>> Start Extracted entries

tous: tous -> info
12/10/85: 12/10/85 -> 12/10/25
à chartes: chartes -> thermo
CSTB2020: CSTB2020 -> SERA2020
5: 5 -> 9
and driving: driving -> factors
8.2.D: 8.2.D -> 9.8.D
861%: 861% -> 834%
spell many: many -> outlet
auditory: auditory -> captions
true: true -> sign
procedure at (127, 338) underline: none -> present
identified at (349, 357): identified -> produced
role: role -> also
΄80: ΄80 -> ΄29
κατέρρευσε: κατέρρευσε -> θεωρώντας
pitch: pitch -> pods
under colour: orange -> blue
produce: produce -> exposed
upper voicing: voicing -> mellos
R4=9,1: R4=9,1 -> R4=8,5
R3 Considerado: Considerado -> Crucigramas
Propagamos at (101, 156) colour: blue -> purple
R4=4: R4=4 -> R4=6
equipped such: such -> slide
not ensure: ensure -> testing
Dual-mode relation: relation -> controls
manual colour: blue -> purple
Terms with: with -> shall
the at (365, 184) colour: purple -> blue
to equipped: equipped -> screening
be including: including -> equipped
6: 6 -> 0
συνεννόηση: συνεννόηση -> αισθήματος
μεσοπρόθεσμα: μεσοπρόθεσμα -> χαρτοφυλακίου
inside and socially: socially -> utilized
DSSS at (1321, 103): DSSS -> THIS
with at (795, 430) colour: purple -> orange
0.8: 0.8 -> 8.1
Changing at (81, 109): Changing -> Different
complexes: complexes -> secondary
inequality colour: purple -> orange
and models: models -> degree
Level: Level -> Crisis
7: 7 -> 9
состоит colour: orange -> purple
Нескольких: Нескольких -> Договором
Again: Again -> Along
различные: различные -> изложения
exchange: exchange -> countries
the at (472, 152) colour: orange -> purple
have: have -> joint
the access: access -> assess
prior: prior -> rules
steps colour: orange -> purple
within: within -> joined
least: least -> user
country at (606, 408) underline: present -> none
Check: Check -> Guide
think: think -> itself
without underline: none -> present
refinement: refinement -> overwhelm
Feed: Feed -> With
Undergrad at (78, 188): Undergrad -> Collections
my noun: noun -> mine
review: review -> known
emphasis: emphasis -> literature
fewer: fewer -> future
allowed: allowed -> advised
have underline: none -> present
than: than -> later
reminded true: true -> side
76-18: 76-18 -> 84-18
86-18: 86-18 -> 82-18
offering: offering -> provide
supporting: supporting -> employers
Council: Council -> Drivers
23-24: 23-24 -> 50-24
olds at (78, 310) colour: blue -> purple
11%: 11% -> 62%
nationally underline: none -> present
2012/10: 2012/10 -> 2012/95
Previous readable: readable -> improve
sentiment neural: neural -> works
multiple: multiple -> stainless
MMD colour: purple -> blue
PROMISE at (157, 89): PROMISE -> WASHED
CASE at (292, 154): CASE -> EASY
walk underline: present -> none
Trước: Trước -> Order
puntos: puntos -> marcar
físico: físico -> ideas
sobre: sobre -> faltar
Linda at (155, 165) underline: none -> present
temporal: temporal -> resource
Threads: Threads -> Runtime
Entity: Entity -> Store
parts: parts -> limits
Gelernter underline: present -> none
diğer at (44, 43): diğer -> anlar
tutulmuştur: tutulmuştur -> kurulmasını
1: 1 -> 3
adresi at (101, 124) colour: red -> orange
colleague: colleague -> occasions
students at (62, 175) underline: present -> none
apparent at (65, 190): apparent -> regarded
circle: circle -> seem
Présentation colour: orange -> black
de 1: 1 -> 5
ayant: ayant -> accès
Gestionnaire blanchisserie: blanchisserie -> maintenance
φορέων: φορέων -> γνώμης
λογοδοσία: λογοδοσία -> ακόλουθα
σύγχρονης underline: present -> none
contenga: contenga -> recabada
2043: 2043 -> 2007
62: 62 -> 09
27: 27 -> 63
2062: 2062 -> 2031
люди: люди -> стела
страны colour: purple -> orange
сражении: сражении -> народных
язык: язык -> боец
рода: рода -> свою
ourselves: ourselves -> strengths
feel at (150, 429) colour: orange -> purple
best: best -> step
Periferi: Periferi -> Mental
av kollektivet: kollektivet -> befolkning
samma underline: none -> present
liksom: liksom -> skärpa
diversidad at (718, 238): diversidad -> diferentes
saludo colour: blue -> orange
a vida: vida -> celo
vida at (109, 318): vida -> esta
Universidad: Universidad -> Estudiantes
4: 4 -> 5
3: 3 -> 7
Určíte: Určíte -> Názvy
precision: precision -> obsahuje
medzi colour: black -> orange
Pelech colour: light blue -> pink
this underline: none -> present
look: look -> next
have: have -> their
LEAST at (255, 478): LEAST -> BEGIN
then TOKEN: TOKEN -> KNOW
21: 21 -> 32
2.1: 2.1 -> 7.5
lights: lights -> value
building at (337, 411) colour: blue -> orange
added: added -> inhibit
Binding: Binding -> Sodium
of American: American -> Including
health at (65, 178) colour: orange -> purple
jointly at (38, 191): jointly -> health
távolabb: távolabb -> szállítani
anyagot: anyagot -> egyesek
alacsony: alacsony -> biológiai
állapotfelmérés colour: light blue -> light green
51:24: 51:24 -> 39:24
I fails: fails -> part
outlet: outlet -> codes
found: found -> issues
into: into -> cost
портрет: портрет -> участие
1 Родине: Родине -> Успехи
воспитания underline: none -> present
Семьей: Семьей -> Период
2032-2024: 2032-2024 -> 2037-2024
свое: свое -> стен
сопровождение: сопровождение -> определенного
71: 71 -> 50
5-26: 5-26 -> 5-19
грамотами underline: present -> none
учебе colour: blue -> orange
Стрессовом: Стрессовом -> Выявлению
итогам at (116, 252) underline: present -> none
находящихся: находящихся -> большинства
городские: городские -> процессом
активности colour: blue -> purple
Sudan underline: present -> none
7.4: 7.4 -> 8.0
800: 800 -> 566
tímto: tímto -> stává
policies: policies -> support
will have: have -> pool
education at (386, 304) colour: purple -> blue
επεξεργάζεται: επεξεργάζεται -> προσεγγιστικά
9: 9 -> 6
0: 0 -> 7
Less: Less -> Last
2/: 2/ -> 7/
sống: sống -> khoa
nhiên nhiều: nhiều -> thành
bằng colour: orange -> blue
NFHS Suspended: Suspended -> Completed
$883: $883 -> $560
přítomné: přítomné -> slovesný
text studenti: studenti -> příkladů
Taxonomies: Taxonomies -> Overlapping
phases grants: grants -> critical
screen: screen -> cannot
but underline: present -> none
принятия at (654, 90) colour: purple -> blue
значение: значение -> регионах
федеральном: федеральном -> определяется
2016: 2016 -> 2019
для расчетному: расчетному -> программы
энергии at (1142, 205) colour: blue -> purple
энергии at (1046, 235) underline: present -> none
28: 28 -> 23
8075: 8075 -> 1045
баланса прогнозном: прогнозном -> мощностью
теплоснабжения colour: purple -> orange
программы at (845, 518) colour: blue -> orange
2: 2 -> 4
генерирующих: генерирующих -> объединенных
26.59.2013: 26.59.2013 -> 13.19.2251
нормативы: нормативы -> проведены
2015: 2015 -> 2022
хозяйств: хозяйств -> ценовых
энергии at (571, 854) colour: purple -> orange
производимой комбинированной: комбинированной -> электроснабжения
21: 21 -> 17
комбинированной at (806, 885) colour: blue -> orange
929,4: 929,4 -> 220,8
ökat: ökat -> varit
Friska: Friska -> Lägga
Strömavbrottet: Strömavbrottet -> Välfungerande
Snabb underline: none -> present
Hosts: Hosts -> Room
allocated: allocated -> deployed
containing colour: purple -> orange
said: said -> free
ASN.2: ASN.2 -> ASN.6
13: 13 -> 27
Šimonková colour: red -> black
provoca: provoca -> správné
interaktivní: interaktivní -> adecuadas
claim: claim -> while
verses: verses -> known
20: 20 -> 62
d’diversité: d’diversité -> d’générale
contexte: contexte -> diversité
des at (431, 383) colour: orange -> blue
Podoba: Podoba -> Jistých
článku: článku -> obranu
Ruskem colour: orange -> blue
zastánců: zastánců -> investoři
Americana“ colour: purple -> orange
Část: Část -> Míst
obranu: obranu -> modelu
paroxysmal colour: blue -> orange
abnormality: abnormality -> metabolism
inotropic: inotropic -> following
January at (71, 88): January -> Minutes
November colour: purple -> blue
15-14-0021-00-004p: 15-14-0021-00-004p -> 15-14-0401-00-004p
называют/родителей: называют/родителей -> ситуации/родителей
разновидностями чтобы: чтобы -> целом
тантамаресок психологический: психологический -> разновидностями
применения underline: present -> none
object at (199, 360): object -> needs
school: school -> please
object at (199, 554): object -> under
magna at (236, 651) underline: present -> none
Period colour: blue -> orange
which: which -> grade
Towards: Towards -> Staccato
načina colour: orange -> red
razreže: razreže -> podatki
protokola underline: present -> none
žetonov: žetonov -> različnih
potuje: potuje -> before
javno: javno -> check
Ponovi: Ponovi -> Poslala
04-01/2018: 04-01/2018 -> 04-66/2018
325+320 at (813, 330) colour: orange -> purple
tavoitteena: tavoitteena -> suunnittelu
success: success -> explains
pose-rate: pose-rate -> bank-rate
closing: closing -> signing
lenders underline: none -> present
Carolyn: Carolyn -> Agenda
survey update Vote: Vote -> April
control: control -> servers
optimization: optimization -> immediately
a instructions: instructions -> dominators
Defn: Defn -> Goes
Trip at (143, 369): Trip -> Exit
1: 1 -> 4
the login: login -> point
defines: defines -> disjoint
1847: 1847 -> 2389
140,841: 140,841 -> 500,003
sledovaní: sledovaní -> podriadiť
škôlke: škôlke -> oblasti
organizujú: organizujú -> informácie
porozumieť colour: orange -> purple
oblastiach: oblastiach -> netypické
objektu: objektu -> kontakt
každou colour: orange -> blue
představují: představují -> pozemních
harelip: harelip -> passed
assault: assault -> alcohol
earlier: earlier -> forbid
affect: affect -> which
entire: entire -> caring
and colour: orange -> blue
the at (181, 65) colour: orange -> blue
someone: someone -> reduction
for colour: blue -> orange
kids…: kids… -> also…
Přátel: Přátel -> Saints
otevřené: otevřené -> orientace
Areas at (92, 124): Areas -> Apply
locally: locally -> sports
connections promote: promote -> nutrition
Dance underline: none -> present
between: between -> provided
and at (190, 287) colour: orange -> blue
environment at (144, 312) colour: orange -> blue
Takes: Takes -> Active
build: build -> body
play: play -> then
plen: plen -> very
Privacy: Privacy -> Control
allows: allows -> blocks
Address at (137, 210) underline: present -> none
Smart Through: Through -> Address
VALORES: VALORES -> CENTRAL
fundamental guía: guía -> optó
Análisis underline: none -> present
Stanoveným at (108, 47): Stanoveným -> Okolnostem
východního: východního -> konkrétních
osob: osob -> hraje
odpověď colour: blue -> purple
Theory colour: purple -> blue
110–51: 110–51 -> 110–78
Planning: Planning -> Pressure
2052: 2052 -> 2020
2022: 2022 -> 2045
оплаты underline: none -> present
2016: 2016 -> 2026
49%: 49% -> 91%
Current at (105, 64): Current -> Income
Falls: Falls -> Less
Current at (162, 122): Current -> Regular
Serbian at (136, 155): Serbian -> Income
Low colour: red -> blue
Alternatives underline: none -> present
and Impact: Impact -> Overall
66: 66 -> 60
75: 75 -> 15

>> End Extracted entries

Problem description: Please print the material word for word, from its first line up to and including the line containing "состоит colour: orange -> purple".

Result:
tous: tous -> info
12/10/85: 12/10/85 -> 12/10/25
à chartes: chartes -> thermo
CSTB2020: CSTB2020 -> SERA2020
5: 5 -> 9
and driving: driving -> factors
8.2.D: 8.2.D -> 9.8.D
861%: 861% -> 834%
spell many: many -> outlet
auditory: auditory -> captions
true: true -> sign
procedure at (127, 338) underline: none -> present
identified at (349, 357): identified -> produced
role: role -> also
΄80: ΄80 -> ΄29
κατέρρευσε: κατέρρευσε -> θεωρώντας
pitch: pitch -> pods
under colour: orange -> blue
produce: produce -> exposed
upper voicing: voicing -> mellos
R4=9,1: R4=9,1 -> R4=8,5
R3 Considerado: Considerado -> Crucigramas
Propagamos at (101, 156) colour: blue -> purple
R4=4: R4=4 -> R4=6
equipped such: such -> slide
not ensure: ensure -> testing
Dual-mode relation: relation -> controls
manual colour: blue -> purple
Terms with: with -> shall
the at (365, 184) colour: purple -> blue
to equipped: equipped -> screening
be including: including -> equipped
6: 6 -> 0
συνεννόηση: συνεννόηση -> αισθήματος
μεσοπρόθεσμα: μεσοπρόθεσμα -> χαρτοφυλακίου
inside and socially: socially -> utilized
DSSS at (1321, 103): DSSS -> THIS
with at (795, 430) colour: purple -> orange
0.8: 0.8 -> 8.1
Changing at (81, 109): Changing -> Different
complexes: complexes -> secondary
inequality colour: purple -> orange
and models: models -> degree
Level: Level -> Crisis
7: 7 -> 9
состоит colour: orange -> purple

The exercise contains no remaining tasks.